### Extracted text
******************************
Webometric Thoughts

April 4, 2010

The 4am Project

Filed under: 4amproject — admin @ 6:16 pm

Social media is great for bringing a diverse set of people with similar interests together for a particular project. An excellent example of which has been Karen Strunks extremely successful 4am Project:

The aim of the 4amproject is to gather a collection of photos from around the world at the magical time of 4am. Everyone can take part and join in! All you need is a camera. We want to see what you see at that moment in time on that one day. What’s your view at 4am?

Obviously, as a man who needs at least eight hours sleep a night, my view is that I should have been fast asleep dreaming of unicorns or some such tosh. However, my girlfriend had other ideas. Although I contemplated sending her out into the night with hundreds of pounds worth of photographic equipment to confront the last drunken stragglers staggering home from the pubs and clubs of Wolverhampton, I knew everyone would blame me if she ended up mugged or dead in a ditch (however misplaced such blame would be).

It’s been about 15 years since I was serious about photography: with multiple lenses, filters, films, and access to a dark-room. 4am didn’t strike me as the best time to start again, so I went along purely in the role of observer – with the exception of ‘twitpicing’ a single photo from the worst camera-phone in the world at 4am:

The world is very different at 4am, and all in all it was a pleasant stroll around Wolverhampton’s West-End:

View 4am Project in a larger map
Without a doubt, the most interesting – and least tiring – part of the day has been watching some of the other pictures, posts, and films that have been put online throughout the day.

-Lee Allen’s video of other 4am participants in Wolves
-4am Project Flickr Group
..and of course…
-My girlfriend’s view of the world at 4am

March 18, 2010

Welcome StumbleUpon – and other members of my recent spike

Filed under: Stumbleupon,techcrunch — admin @ 10:57 am

Unsurprisingly, my Webometric Thoughts aren’t massively popular. There are few people who start the day checking the BBC, the Guardian, and then Webometric Thoughts. However, over the last few days my traffic has gone through the relative roof, from a steady 100 unique visitors a day, on Tuesday it leaped to 602!

Way beyond the previous high of 262. The reason: For a brief moment I was the TechCrunch pin-up boy, thanks to my (now-very-old) QR code T-shirt – nb. it goes without saying that this rather large company that clears $200,000 a month (according to Wikipedia) didn’t bother asking my penniless permission.

What’s particularly interesting is that hardly any of the traffic has come directly from TechCrunch, in fact only 112 of the visits over the last three days. Instead the traffic has been mostly a massive surge of visits to my home page from StumbleUpon. I’m not sure why, but nonetheless – Hello Stumbleupon Users *waves*

March 9, 2010

How bad is Chatroulette?

Filed under: Chatroulette,Mr Shifter — admin @ 10:15 pm

Everywhere I turn at the moment there seems to be a story about Chatroulette.com. Press a button and you are in a random video chat with a stranger somewhere else in the world. Unsurprisingly it is painted as the latest sign of the world going to hell in a handcart: “Who will protect the children?”

As a particularly unsocial social media researcher I decided to do a quick quantitative study of first impressions of the people I came across on the site: clothed or naked/obscene, male or female. As I didn’t particularly want to engage with anyone, but needed to put the web cam on to encourage the broadest cross-section, I set it up for Mr Shifter:

Out of 100 web cams in which the subject was identifiable.
79% were men.
5 contained more than one man.
11 were obscene.
10% were female.
******************************
### Data shown

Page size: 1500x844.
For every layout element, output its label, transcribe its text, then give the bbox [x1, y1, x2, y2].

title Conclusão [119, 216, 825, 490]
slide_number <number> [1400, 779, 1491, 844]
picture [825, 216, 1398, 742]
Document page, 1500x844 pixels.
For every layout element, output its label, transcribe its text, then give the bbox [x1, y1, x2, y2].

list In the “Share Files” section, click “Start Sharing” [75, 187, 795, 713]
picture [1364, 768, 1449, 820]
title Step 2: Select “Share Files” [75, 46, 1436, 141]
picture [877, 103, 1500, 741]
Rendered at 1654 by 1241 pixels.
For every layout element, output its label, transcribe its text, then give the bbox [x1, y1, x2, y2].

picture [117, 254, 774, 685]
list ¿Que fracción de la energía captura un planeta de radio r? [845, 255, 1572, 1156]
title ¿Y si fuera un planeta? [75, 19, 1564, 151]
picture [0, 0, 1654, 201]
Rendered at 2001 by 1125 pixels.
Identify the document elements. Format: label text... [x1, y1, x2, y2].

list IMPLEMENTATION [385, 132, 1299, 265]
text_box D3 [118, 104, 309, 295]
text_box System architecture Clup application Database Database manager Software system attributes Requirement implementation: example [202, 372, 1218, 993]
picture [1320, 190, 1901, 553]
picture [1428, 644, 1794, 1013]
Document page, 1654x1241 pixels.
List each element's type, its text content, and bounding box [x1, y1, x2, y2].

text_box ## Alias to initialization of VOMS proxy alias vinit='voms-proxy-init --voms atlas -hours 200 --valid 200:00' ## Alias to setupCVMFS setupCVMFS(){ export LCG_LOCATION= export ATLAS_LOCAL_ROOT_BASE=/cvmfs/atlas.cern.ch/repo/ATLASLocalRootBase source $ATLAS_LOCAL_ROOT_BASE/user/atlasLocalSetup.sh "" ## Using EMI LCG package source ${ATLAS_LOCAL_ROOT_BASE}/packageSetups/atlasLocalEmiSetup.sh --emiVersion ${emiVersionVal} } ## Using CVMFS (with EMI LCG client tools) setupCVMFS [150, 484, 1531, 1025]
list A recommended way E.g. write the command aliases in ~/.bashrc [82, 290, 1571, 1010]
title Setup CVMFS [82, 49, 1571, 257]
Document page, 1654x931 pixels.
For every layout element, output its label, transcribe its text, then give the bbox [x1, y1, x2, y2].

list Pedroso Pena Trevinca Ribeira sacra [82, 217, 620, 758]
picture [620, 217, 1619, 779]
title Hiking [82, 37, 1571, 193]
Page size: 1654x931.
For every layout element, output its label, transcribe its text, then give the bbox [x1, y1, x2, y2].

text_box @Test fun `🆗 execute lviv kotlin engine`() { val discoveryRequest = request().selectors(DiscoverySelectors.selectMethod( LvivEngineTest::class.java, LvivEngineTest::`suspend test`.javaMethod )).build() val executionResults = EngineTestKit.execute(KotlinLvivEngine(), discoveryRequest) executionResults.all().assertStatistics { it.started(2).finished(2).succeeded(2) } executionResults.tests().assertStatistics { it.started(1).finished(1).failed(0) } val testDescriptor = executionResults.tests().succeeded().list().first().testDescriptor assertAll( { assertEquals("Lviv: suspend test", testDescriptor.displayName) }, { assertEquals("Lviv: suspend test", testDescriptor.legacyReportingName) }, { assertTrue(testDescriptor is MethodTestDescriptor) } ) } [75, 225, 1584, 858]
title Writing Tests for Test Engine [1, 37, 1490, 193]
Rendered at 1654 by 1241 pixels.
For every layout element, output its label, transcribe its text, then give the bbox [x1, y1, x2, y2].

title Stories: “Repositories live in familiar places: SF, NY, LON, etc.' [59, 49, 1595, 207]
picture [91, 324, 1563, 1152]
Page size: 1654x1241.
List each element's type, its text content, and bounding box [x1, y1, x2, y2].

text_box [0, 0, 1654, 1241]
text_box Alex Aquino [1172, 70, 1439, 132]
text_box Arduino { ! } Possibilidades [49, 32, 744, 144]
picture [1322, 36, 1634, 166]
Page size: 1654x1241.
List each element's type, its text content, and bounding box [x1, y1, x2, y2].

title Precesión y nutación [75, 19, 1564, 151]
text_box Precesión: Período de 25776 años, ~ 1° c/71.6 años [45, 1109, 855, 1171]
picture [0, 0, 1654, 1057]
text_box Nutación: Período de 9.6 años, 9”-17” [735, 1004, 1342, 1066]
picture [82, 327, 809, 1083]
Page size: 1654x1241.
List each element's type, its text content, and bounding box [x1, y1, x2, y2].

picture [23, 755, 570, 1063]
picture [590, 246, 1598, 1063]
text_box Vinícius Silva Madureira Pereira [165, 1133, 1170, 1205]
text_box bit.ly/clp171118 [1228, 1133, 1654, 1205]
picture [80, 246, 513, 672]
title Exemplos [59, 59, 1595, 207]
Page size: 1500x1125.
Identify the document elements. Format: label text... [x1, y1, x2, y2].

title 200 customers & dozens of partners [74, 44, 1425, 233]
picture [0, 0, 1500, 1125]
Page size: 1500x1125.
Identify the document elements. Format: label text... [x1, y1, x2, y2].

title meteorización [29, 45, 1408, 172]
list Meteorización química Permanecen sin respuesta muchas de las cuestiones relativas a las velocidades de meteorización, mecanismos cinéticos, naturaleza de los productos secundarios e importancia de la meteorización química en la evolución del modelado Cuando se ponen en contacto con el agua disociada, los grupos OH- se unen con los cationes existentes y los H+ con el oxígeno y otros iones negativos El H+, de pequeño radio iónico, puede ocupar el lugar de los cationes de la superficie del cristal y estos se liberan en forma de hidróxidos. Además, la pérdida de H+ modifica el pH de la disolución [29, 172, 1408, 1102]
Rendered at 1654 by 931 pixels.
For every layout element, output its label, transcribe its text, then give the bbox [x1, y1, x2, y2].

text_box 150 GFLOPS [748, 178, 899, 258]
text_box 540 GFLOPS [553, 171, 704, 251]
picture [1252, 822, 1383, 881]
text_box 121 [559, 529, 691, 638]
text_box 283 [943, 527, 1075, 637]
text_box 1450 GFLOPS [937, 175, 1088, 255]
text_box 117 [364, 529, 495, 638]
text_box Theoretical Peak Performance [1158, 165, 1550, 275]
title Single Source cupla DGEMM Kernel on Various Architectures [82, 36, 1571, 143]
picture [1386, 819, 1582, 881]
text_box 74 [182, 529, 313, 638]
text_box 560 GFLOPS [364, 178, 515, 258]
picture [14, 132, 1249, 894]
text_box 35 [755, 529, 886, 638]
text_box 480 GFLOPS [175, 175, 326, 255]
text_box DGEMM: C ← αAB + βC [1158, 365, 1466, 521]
******************************
### Work instructions
A. From the blog posts above, list every category that appears after "Filed under:".
B. Copy the listing's final part without changes, starting at the line that contains "Rendered at 1654 by 931 pixels." and running through the last line of the listing, both ends included.

### Written answers
A.
4amproject
Stumbleupon
techcrunch
Chatroulette
Mr Shifter

B.
Rendered at 1654 by 931 pixels.
For every layout element, output its label, transcribe its text, then give the bbox [x1, y1, x2, y2].

text_box 150 GFLOPS [748, 178, 899, 258]
text_box 540 GFLOPS [553, 171, 704, 251]
picture [1252, 822, 1383, 881]
text_box 121 [559, 529, 691, 638]
text_box 283 [943, 527, 1075, 637]
text_box 1450 GFLOPS [937, 175, 1088, 255]
text_box 117 [364, 529, 495, 638]
text_box Theoretical Peak Performance [1158, 165, 1550, 275]
title Single Source cupla DGEMM Kernel on Various Architectures [82, 36, 1571, 143]
picture [1386, 819, 1582, 881]
text_box 74 [182, 529, 313, 638]
text_box 560 GFLOPS [364, 178, 515, 258]
picture [14, 132, 1249, 894]
text_box 35 [755, 529, 886, 638]
text_box 480 GFLOPS [175, 175, 326, 255]
text_box DGEMM: C ← αAB + βC [1158, 365, 1466, 521]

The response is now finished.